NorCal Enginnovation is considering a contract for a project to supply Bay Area Automotive Solutions with 35,000 tons of machine screws annually for automobile production. NorCal Enginnovation will need an initial $4,500,000 investment in threading equipment to get the project started; the project will last for six years. The accounting department estimates that annual fixed costs will be $1,025,000 and that variable costs should be $290 per ton; accounting will depreciate the initial fixed asset investment straight-line to zero over the six-year project life. It also estimates a salvage value of $500,000 after dismantling costs. The initial investment and salvage value are accurate within +/- 8% of the initial projections. The marketing department estimates that the automakers will approve the contract at a selling price of $388 per ton. The engineering department estimates that NorCal Enginnovation will need an initial net working capital investment of $600,000, but management expects to recover their net working capital in the terminal year of the project. Consider, the units produced, sales price, variable costs, and fixed costs to be accurate within +/- 10% of the projections. Unfortunately, a cheaper line of screws that are sold by NorCal Enginnovation to Bay Area Automotive Solutions is expected to decrease by 2,500 tons annually for the length of the project. This cheaper line of screws are sold at a price of $290 per ton and has a variable cost of $210 per ton. Also consider, that the NorCal Enginnovation is offered a similar contract with CAMobility, Inc. that has an expected net present value of $1,900,000, a payback period of 4.2 years, and IRR of 18.25%, but it comes with a non-compete clause that will not allow you to pursue the contract with Bay Area Automotive Solutions. NorCal Enginnovation requires a return of 14.25 percent and faces a marginal tax rate of 21 percent on this project. Your group works in the Corporate Finance Division and have been tasked by NorCal Enginnovations VP-Capital Projects, Khalila Price, to evaluate this project.
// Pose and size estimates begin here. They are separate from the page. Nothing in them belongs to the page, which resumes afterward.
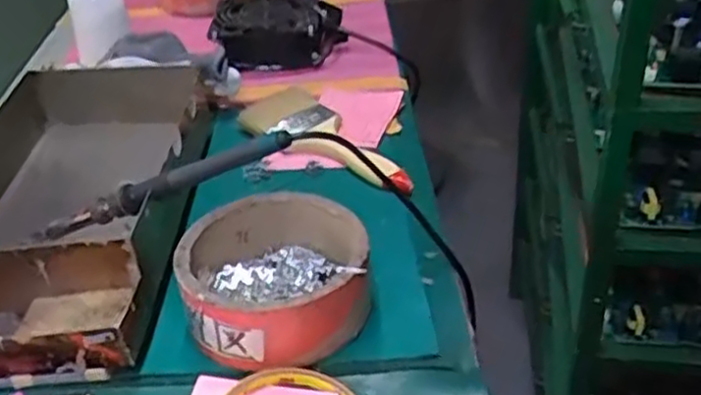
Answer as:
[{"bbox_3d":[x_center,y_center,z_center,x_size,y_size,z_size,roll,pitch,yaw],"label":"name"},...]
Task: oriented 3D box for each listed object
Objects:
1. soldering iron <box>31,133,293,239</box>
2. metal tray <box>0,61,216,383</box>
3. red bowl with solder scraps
[{"bbox_3d":[-0.132,-0.006,0.513,0.207,0.017,0.017,-20,31,18],"label":"soldering iron"},{"bbox_3d":[-0.212,-0.002,0.571,0.172,0.069,0.328,-3,35,2],"label":"metal tray"},{"bbox_3d":[-0.048,0.054,0.490,0.119,0.053,0.120,-3,35,2],"label":"red bowl with solder scraps"}]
The VP would like to know the following in an executive summary:

1. Khalila Price is a little unsure about Bay Area Automotive Solutions actual machine screw requirements. So, she also wants to know the minimum level of output that you recommend, the company should not drop below under the base case scenario. (Calculate both accounting and financial break-even but recommend which of these estimates is most useful.)